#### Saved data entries
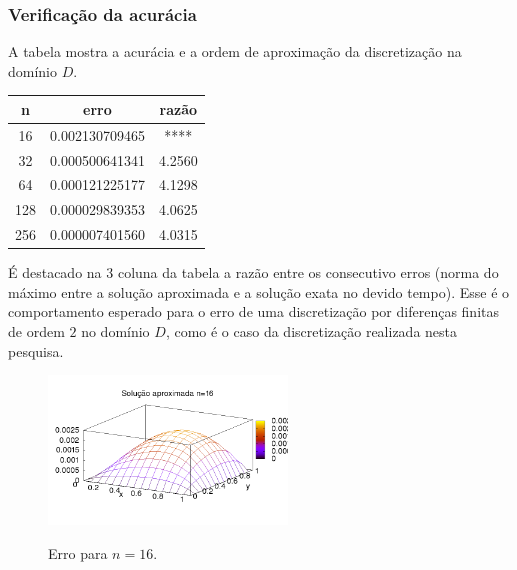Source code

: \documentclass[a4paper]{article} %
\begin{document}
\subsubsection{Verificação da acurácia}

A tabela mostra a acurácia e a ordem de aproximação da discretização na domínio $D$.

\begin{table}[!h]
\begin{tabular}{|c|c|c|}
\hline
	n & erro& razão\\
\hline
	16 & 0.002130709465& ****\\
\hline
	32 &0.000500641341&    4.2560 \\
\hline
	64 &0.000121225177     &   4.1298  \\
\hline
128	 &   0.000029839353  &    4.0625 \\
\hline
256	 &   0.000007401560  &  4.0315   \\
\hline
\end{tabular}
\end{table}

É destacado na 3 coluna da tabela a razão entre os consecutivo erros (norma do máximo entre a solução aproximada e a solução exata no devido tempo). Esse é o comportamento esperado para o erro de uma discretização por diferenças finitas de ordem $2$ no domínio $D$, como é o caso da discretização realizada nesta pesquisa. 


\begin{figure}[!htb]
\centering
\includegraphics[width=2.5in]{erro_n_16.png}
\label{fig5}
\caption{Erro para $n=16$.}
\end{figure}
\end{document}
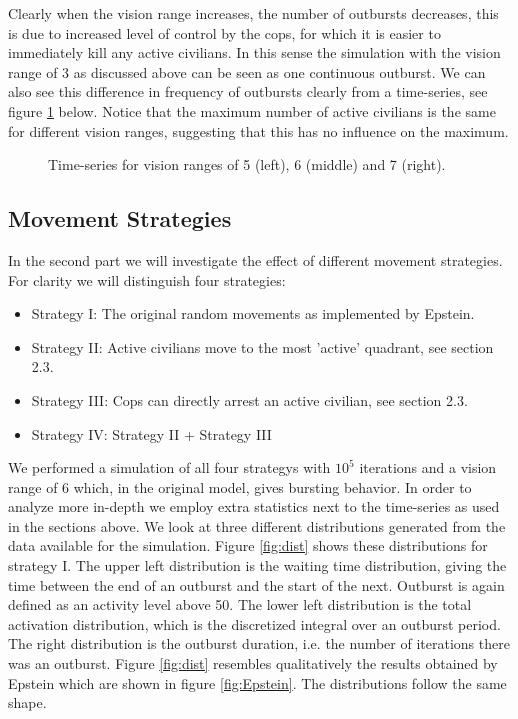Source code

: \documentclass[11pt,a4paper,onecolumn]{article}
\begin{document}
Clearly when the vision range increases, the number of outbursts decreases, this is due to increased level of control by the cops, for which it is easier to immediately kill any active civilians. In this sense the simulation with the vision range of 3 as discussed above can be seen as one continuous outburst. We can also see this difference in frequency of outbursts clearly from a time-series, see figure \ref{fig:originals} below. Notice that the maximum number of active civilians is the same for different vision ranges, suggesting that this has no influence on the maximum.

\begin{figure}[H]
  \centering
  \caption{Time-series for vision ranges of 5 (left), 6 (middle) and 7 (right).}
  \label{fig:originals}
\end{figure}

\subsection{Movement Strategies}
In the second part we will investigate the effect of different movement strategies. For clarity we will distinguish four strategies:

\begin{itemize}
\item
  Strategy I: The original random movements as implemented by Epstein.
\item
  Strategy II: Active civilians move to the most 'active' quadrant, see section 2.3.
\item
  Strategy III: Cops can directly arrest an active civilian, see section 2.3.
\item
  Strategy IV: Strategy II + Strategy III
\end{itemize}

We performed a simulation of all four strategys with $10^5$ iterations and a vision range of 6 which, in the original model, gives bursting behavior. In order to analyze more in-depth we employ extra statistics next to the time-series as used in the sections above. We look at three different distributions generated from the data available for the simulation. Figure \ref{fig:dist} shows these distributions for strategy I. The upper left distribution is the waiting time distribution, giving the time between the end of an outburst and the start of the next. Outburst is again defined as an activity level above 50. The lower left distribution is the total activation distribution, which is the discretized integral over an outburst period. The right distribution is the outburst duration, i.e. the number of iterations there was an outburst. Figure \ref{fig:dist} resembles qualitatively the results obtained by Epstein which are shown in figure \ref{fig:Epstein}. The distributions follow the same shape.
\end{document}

--

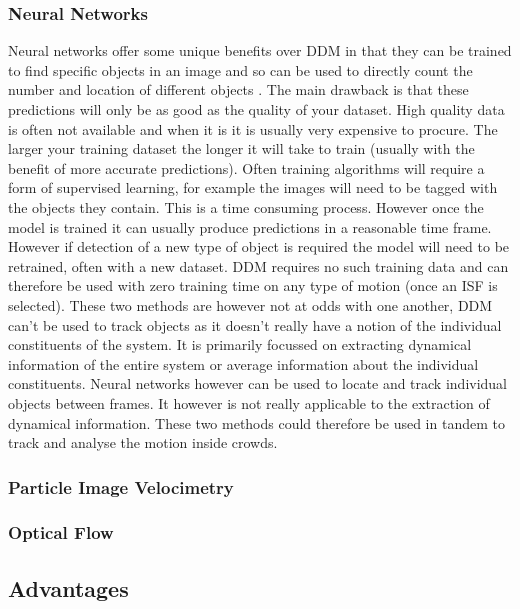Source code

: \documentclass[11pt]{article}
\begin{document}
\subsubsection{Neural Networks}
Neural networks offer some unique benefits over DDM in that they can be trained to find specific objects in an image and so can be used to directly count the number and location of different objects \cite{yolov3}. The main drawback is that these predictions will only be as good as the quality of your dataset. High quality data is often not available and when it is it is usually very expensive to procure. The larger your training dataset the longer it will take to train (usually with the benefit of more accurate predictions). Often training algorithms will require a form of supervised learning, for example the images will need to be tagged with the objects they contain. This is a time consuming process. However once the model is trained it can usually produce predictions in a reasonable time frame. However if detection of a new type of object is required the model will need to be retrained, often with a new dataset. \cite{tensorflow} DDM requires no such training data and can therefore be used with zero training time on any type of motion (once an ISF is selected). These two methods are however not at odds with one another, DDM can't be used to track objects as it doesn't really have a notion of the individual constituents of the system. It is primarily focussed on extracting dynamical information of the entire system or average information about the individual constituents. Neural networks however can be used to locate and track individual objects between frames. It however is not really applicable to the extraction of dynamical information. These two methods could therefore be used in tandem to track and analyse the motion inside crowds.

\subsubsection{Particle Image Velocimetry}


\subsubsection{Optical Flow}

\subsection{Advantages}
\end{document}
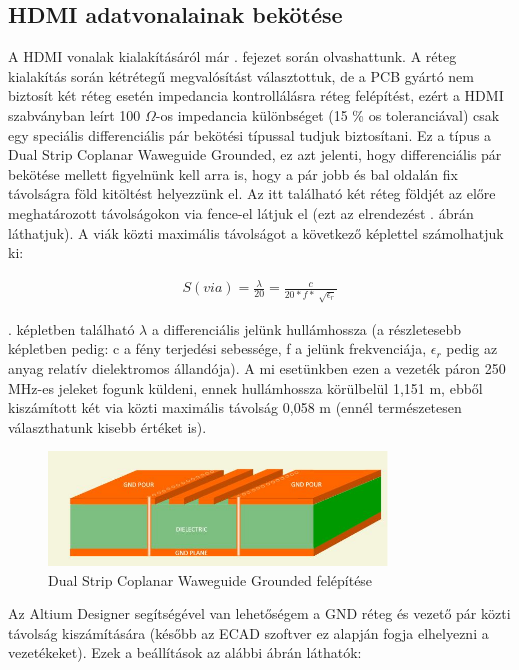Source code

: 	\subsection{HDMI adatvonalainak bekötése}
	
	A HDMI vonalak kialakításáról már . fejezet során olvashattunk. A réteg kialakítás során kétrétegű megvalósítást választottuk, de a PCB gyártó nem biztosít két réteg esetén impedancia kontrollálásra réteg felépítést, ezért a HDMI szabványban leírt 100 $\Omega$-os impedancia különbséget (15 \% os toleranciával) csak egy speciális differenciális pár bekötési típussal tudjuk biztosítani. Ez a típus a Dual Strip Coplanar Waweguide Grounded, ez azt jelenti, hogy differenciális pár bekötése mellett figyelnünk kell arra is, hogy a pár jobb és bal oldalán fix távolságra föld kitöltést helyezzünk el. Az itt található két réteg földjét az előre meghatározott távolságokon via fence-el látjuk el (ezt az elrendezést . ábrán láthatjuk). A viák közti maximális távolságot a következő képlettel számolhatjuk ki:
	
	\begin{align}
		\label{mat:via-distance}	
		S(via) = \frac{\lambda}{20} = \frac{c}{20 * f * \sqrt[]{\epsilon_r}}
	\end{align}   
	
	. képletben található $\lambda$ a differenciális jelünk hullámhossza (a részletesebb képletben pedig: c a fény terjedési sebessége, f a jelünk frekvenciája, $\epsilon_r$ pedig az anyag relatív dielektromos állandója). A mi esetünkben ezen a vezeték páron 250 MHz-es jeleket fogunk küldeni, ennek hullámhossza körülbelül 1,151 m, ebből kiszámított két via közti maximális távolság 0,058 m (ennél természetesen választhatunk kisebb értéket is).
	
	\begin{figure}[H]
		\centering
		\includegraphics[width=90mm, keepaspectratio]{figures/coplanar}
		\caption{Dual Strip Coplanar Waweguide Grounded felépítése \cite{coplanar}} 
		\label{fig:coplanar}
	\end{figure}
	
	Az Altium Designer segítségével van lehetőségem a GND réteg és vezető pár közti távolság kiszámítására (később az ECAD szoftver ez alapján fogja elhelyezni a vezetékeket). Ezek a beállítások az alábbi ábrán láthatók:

#### PROBLEM
Report how many lines of the data contain the word "maximális", using the number alone.

#### OUTPUT BELOW
2